I think the select distinct had more to do with blocking on the graphql webserver, rather than at the DB level. The query itself should not block other reads.

python_modules/dagster/dagster/core/storage/event_log/sql_event_log.py
46

I can add a note about the importance of idempotency for the migrations. But the pattern of checking if the secondary index is enabled before reads should mean that it being in an incomplete state should not affect anything because there will be no reads from it.

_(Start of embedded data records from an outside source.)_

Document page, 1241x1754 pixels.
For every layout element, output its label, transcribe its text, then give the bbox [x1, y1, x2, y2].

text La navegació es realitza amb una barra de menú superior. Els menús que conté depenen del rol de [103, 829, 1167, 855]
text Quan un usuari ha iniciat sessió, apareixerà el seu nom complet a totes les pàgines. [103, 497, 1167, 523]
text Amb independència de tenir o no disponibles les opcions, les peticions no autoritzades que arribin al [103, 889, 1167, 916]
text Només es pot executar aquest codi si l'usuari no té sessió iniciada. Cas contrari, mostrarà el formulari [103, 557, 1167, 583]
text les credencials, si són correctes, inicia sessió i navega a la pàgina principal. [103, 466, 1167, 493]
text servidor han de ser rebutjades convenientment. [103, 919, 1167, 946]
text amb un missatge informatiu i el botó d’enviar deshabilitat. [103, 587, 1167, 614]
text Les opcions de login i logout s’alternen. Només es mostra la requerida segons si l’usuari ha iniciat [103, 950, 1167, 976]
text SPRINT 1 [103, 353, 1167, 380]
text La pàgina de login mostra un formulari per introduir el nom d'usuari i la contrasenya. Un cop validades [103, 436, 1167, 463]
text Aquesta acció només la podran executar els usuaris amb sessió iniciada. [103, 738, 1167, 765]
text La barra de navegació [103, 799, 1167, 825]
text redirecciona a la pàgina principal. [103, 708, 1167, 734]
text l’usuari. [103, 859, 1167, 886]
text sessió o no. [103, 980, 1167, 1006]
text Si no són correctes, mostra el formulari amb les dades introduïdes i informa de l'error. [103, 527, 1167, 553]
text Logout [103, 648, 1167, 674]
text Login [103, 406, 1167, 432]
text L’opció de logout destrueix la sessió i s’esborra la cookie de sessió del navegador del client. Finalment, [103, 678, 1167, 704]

python_modules/dagster/dagster/core/storage/event_log/migration.py
36–40

ya some notes on the webserver problem here https://elementl.quip.com/zZtAA2HE2mFN/Dagit-Webserver-Throughput

python_modules/dagster/dagster/core/storage/event_log/migration.py
36–40

yep that makes sense

python_modules/dagster/dagster/core/storage/event_log/sql_event_log.py
46

so if i run it and it fails halfway, then i run it again, will it drop the existing values? i don't see that here

python_modules/dagster/dagster/core/storage/event_log/sql_event_log.py
46

It will not drop the existing values... But there is a unique constraint on asset_keys so you will not get duplicate values.

We also do the asset key table bookkeeping when we call delete_events on the event log storage, so I don't think you would end up with stale values that appear in the asset key table that are not in the event log table without manually dropping rows from the event_log.

ya i think the unique constraint gives us some comfortable wiggle room on corner cases - I will go ahead and green light this but follow up with @max on any last concerns

This revision is now accepted and ready to land.Wed, Oct 21, 7:44 PM
This revision was automatically updated to reflect the committed changes.